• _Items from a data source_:
■ ■ ■

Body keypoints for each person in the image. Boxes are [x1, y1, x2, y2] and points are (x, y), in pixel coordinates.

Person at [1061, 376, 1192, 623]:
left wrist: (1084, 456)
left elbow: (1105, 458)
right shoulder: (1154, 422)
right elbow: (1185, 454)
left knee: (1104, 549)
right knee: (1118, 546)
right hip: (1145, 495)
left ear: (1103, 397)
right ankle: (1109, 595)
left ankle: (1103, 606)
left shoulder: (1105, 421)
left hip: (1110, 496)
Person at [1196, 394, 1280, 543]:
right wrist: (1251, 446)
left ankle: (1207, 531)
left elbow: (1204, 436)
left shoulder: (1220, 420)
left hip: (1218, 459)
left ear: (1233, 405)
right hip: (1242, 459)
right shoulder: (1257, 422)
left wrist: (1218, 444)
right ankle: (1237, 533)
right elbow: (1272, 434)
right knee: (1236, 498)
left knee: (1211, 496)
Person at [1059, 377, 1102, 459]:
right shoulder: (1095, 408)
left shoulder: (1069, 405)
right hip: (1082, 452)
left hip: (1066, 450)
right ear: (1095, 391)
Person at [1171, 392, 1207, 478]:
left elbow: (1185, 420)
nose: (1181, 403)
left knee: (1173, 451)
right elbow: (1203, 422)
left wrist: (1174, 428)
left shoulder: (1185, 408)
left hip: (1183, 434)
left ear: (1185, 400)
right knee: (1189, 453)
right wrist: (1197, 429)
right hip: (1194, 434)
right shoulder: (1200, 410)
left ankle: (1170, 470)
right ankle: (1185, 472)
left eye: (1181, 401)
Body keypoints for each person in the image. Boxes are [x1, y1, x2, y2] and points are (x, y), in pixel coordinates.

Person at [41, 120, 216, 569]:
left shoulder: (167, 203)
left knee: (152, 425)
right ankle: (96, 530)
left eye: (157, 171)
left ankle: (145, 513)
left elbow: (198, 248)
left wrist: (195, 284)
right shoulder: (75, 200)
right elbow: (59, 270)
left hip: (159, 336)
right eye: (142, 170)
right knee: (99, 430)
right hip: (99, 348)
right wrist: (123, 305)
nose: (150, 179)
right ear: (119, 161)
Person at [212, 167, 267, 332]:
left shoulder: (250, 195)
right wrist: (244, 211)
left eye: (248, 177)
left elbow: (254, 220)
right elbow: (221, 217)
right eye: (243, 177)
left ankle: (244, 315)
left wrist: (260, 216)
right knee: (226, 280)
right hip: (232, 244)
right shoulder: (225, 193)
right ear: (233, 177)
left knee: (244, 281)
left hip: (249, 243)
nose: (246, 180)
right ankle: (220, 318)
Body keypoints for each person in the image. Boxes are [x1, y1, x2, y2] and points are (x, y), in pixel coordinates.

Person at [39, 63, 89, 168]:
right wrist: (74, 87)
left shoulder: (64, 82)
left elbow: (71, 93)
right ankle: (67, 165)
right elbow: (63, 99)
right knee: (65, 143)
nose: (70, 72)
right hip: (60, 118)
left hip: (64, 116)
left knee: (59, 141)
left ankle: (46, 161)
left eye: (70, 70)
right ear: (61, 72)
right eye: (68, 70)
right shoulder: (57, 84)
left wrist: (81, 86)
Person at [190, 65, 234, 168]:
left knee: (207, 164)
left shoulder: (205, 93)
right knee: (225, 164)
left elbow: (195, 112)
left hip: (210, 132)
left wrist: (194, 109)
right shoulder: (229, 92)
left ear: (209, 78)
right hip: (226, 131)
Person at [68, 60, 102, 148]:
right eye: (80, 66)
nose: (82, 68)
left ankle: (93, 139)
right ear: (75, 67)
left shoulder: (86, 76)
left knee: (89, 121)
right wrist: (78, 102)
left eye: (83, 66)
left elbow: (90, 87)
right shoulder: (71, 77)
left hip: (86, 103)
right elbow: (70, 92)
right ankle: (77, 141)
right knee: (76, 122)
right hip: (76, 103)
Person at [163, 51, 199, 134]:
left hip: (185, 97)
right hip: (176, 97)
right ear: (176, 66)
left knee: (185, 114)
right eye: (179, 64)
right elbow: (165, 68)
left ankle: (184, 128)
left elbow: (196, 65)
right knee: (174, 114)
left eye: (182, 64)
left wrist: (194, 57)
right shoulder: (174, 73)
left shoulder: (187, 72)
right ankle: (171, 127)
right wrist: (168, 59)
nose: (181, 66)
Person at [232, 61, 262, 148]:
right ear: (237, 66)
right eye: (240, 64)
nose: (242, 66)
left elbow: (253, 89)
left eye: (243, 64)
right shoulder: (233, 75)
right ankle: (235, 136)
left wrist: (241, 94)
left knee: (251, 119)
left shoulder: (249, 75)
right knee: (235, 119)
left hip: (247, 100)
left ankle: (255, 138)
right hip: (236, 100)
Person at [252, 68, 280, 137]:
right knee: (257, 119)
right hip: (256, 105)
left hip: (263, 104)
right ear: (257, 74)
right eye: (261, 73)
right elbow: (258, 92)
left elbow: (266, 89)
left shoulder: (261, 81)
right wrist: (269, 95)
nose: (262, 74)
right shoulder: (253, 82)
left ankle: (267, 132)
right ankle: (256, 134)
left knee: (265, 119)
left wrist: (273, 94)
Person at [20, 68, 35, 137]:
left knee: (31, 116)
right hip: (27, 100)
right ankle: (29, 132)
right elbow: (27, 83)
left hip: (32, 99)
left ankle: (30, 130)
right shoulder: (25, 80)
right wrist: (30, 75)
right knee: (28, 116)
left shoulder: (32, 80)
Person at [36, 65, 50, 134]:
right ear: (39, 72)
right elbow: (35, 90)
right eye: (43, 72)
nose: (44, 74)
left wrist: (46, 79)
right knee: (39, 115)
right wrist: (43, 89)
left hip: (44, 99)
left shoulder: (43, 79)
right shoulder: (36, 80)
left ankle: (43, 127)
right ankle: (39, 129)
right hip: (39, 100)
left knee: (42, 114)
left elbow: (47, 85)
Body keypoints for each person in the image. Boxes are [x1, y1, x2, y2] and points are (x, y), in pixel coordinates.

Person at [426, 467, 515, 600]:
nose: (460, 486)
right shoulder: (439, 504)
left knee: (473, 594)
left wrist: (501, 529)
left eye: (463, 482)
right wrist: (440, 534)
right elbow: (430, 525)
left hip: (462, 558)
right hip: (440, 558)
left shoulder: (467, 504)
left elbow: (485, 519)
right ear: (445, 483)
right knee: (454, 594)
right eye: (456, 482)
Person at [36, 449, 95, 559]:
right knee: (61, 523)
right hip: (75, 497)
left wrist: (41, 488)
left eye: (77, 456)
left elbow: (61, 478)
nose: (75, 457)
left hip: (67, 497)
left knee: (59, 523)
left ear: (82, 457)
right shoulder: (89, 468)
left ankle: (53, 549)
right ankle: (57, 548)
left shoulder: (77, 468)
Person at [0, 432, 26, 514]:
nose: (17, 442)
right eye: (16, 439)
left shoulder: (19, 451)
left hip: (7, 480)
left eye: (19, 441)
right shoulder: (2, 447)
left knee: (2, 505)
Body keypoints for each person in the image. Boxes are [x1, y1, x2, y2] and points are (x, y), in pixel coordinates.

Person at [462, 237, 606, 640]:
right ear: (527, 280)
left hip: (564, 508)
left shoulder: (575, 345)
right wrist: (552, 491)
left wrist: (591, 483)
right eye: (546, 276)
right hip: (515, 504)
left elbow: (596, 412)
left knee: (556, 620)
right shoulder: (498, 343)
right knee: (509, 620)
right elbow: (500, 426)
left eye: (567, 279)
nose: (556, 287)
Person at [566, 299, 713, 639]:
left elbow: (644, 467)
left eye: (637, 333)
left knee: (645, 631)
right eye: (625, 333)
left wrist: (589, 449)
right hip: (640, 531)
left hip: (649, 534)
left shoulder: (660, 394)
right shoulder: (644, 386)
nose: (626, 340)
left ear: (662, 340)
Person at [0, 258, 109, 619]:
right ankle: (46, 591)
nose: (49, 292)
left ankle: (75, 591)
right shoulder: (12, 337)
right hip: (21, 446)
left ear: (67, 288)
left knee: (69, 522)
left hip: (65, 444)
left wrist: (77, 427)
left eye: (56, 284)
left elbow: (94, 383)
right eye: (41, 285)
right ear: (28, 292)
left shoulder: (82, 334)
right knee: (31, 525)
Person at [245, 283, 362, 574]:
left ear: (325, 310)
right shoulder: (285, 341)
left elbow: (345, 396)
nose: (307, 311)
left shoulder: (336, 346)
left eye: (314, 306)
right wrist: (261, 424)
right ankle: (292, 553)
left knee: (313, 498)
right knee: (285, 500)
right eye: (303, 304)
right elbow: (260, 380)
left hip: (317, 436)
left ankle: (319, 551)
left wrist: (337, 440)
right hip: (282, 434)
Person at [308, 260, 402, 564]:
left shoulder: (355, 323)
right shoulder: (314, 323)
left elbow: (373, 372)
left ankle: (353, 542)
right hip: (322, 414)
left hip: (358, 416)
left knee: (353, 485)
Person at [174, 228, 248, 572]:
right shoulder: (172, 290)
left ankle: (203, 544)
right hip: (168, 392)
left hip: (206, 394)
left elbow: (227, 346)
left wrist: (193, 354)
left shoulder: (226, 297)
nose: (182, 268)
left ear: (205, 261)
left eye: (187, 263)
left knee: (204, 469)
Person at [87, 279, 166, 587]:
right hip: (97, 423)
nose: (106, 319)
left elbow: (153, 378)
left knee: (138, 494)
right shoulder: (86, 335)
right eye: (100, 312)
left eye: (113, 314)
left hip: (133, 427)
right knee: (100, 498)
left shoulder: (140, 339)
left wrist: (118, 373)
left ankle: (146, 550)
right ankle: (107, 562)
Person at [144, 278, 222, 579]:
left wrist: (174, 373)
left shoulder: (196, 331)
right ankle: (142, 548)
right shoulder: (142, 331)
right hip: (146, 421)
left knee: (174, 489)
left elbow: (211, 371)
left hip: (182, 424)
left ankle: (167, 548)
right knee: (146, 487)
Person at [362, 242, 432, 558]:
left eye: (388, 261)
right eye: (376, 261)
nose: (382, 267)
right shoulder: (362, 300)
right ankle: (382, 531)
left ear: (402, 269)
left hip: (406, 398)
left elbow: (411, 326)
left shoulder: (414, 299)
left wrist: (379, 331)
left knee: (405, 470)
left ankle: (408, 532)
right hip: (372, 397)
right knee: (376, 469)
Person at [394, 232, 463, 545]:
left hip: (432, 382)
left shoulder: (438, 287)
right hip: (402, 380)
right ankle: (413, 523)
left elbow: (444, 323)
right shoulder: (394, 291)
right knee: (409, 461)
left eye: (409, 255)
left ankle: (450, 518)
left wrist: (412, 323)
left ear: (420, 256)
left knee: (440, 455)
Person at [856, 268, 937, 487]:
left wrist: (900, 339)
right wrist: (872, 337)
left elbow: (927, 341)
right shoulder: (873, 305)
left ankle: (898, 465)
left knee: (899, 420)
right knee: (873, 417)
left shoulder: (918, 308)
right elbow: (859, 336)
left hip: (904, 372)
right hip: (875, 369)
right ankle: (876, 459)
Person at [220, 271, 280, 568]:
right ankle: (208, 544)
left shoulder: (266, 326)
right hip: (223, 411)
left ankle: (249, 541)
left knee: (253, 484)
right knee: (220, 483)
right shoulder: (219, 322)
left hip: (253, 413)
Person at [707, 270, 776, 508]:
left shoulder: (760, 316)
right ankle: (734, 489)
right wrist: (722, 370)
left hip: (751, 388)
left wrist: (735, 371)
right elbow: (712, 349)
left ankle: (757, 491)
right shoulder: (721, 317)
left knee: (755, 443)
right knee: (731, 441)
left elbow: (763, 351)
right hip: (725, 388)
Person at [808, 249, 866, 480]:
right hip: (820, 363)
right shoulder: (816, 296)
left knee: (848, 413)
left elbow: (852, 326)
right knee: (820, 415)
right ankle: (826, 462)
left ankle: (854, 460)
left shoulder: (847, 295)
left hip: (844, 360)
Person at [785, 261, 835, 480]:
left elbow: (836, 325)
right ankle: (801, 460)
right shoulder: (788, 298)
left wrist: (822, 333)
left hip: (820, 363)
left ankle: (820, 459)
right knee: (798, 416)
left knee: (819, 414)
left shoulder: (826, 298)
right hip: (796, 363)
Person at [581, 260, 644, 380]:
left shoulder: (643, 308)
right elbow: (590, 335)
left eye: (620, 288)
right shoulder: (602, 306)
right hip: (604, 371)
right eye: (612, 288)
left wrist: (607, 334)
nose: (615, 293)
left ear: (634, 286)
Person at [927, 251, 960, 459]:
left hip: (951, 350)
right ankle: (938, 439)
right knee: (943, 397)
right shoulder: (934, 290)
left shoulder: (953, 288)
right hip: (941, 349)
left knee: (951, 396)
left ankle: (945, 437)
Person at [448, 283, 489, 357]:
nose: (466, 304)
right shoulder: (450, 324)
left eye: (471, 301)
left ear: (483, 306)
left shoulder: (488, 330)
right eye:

■ ■ ■

• _TASK STATEMENT_:
What is needed is every line from the start of the entries through the line containing "right hip: (1242, 459)", returned word for word and nothing else.

• _WRITTEN REPLY_:
Body keypoints for each person in the image. Boxes are [x1, y1, x2, y2] and points are (x, y), in pixel coordinates.

Person at [1061, 376, 1192, 623]:
left wrist: (1084, 456)
left elbow: (1105, 458)
right shoulder: (1154, 422)
right elbow: (1185, 454)
left knee: (1104, 549)
right knee: (1118, 546)
right hip: (1145, 495)
left ear: (1103, 397)
right ankle: (1109, 595)
left ankle: (1103, 606)
left shoulder: (1105, 421)
left hip: (1110, 496)
Person at [1196, 394, 1280, 543]:
right wrist: (1251, 446)
left ankle: (1207, 531)
left elbow: (1204, 436)
left shoulder: (1220, 420)
left hip: (1218, 459)
left ear: (1233, 405)
right hip: (1242, 459)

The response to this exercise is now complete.